PROVIDED ENTRIES —

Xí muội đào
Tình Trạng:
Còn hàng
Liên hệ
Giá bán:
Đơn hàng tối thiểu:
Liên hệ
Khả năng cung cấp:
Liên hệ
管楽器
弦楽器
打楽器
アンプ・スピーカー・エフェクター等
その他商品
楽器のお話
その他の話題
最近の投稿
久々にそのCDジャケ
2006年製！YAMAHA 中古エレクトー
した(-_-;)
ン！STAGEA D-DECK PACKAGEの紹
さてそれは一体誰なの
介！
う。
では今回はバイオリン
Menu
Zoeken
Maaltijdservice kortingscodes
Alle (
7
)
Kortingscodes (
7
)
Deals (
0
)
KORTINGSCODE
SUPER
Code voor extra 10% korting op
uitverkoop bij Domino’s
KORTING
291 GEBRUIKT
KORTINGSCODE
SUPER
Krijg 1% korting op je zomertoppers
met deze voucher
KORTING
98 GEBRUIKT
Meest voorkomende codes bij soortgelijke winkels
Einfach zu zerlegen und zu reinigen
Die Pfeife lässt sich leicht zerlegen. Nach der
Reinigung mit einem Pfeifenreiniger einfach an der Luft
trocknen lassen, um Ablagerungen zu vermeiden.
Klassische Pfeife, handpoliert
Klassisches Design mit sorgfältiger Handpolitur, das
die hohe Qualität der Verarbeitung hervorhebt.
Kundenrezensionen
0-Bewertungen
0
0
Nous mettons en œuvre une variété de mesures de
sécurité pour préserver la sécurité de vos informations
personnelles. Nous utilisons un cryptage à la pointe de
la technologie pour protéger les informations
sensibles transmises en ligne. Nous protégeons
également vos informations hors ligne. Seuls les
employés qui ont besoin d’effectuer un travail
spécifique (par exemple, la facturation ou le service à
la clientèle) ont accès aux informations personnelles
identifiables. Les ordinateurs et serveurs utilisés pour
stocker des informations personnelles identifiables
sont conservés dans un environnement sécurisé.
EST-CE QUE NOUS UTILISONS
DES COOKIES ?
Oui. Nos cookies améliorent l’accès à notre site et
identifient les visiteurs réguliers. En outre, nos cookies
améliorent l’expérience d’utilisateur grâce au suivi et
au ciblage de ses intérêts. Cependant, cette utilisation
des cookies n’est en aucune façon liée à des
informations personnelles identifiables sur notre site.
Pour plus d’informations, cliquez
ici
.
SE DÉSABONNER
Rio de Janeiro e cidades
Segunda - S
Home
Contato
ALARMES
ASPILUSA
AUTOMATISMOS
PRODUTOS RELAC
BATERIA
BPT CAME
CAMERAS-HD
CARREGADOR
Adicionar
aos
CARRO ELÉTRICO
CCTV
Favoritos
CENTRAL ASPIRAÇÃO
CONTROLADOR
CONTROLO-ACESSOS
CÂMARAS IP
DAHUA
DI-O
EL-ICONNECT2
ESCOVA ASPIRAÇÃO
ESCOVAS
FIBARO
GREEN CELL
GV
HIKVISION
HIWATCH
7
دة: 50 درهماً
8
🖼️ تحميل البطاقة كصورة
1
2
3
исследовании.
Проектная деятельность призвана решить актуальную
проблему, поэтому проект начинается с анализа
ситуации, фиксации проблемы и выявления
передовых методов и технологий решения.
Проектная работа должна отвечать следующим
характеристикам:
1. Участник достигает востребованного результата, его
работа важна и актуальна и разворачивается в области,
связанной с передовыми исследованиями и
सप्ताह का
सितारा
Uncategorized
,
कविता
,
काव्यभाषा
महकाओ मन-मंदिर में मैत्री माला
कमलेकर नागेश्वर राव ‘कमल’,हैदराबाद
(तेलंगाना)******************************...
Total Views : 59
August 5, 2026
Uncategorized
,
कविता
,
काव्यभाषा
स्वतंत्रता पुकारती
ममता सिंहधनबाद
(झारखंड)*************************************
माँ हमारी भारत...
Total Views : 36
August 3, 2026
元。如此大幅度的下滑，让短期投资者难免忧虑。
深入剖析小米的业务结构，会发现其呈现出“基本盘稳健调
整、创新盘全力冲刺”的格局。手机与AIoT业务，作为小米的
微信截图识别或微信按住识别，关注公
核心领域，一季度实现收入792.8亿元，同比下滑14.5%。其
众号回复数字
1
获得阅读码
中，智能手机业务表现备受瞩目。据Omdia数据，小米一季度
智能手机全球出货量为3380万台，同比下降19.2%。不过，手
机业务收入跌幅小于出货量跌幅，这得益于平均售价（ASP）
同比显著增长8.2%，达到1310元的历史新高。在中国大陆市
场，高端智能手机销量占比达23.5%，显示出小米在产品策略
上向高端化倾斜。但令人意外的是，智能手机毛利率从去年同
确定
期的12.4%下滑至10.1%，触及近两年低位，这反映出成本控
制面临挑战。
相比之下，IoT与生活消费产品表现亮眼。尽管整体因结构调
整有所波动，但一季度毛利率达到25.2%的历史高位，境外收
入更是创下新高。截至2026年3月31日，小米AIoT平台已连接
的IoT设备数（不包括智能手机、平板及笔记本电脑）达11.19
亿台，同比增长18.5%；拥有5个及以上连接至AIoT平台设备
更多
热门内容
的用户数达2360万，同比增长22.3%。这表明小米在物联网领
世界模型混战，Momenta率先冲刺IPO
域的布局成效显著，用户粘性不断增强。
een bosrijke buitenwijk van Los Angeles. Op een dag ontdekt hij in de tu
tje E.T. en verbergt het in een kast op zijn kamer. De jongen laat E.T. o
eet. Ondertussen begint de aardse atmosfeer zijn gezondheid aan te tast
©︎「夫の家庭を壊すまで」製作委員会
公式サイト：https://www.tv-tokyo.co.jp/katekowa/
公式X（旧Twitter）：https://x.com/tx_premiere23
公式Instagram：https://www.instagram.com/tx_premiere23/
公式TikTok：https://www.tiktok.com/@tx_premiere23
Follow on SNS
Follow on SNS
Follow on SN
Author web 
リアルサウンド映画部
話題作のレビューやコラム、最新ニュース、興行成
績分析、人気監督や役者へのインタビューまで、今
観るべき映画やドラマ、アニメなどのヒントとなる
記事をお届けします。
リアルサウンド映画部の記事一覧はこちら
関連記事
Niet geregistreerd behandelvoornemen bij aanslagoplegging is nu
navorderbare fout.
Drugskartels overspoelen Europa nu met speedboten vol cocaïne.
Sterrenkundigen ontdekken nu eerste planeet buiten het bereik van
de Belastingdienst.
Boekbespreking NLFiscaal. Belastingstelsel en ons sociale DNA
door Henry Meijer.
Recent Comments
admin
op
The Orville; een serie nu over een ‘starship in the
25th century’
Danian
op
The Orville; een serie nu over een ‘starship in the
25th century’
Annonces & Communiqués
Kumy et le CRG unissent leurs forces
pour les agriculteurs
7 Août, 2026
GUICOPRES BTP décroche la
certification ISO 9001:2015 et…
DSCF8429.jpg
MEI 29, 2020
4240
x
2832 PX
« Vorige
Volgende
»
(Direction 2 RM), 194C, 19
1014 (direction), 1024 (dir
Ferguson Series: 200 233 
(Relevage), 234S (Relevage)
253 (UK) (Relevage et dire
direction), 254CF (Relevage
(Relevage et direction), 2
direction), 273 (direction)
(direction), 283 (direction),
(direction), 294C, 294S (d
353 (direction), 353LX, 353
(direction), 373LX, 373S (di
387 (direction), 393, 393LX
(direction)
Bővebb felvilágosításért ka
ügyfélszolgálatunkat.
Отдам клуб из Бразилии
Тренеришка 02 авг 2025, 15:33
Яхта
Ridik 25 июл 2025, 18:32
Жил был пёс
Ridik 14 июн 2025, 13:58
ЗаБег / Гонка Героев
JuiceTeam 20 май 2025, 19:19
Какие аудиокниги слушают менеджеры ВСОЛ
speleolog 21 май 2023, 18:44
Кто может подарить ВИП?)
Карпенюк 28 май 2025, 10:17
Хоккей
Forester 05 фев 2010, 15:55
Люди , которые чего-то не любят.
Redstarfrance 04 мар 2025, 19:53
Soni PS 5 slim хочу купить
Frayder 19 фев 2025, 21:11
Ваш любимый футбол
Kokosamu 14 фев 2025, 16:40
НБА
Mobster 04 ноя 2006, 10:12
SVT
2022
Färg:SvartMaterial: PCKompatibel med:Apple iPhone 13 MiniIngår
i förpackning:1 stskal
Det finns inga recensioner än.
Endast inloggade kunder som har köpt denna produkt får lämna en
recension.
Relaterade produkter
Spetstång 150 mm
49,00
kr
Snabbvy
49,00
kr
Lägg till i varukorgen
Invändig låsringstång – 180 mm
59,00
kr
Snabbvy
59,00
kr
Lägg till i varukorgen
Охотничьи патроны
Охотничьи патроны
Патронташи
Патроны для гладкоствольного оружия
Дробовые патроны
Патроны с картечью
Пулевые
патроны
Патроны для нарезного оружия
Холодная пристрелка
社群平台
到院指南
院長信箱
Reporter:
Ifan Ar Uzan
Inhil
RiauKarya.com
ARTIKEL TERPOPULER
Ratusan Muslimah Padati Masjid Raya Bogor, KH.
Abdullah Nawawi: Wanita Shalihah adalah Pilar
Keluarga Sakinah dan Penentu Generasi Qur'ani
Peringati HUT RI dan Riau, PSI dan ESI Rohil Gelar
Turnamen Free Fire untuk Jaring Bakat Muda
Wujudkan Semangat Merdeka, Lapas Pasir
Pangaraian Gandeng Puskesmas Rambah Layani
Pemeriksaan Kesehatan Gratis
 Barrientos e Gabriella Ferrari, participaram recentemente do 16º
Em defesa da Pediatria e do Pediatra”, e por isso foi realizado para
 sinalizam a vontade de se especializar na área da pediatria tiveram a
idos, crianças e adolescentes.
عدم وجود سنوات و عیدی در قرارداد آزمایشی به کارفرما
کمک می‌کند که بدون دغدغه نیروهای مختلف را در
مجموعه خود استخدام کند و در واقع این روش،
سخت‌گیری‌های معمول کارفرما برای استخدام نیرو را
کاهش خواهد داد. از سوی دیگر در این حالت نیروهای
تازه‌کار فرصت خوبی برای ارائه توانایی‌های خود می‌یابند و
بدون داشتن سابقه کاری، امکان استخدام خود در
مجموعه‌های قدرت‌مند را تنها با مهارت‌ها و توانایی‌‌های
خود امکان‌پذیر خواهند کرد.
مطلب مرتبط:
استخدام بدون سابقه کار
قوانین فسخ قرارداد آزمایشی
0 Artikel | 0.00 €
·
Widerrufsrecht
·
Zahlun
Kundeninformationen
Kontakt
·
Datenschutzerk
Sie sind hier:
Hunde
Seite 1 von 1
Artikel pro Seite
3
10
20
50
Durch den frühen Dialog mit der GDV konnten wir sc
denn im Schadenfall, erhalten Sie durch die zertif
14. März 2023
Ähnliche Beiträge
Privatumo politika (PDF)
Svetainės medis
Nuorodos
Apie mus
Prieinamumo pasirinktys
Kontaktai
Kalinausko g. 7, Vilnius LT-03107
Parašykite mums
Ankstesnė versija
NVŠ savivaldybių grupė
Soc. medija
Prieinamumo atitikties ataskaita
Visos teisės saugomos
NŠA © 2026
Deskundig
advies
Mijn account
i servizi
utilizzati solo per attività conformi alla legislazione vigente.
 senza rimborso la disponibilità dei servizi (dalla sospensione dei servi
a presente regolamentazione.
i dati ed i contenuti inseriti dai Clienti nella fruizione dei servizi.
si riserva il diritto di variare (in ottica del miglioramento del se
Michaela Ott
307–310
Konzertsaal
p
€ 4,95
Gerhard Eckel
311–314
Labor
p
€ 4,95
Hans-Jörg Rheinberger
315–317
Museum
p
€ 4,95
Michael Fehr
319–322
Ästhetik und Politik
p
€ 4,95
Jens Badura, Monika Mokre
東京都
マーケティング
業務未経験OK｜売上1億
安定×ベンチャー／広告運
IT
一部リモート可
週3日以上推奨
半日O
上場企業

TASK TO COMPLETE — Once you find the line with "Жил был пёс" above, print it and every line after it up to and including the line with "Turnamen Free Fire untuk Jaring Bakat Muda", exactly as written and nothing else.

YOUR RESPONSE —
Жил был пёс
Ridik 14 июн 2025, 13:58
ЗаБег / Гонка Героев
JuiceTeam 20 май 2025, 19:19
Какие аудиокниги слушают менеджеры ВСОЛ
speleolog 21 май 2023, 18:44
Кто может подарить ВИП?)
Карпенюк 28 май 2025, 10:17
Хоккей
Forester 05 фев 2010, 15:55
Люди , которые чего-то не любят.
Redstarfrance 04 мар 2025, 19:53
Soni PS 5 slim хочу купить
Frayder 19 фев 2025, 21:11
Ваш любимый футбол
Kokosamu 14 фев 2025, 16:40
НБА
Mobster 04 ноя 2006, 10:12
SVT
2022
Färg:SvartMaterial: PCKompatibel med:Apple iPhone 13 MiniIngår
i förpackning:1 stskal
Det finns inga recensioner än.
Endast inloggade kunder som har köpt denna produkt får lämna en
recension.
Relaterade produkter
Spetstång 150 mm
49,00
kr
Snabbvy
49,00
kr
Lägg till i varukorgen
Invändig låsringstång – 180 mm
59,00
kr
Snabbvy
59,00
kr
Lägg till i varukorgen
Охотничьи патроны
Охотничьи патроны
Патронташи
Патроны для гладкоствольного оружия
Дробовые патроны
Патроны с картечью
Пулевые
патроны
Патроны для нарезного оружия
Холодная пристрелка
社群平台
到院指南
院長信箱
Reporter:
Ifan Ar Uzan
Inhil
RiauKarya.com
ARTIKEL TERPOPULER
Ratusan Muslimah Padati Masjid Raya Bogor, KH.
Abdullah Nawawi: Wanita Shalihah adalah Pilar
Keluarga Sakinah dan Penentu Generasi Qur'ani
Peringati HUT RI dan Riau, PSI dan ESI Rohil Gelar
Turnamen Free Fire untuk Jaring Bakat Muda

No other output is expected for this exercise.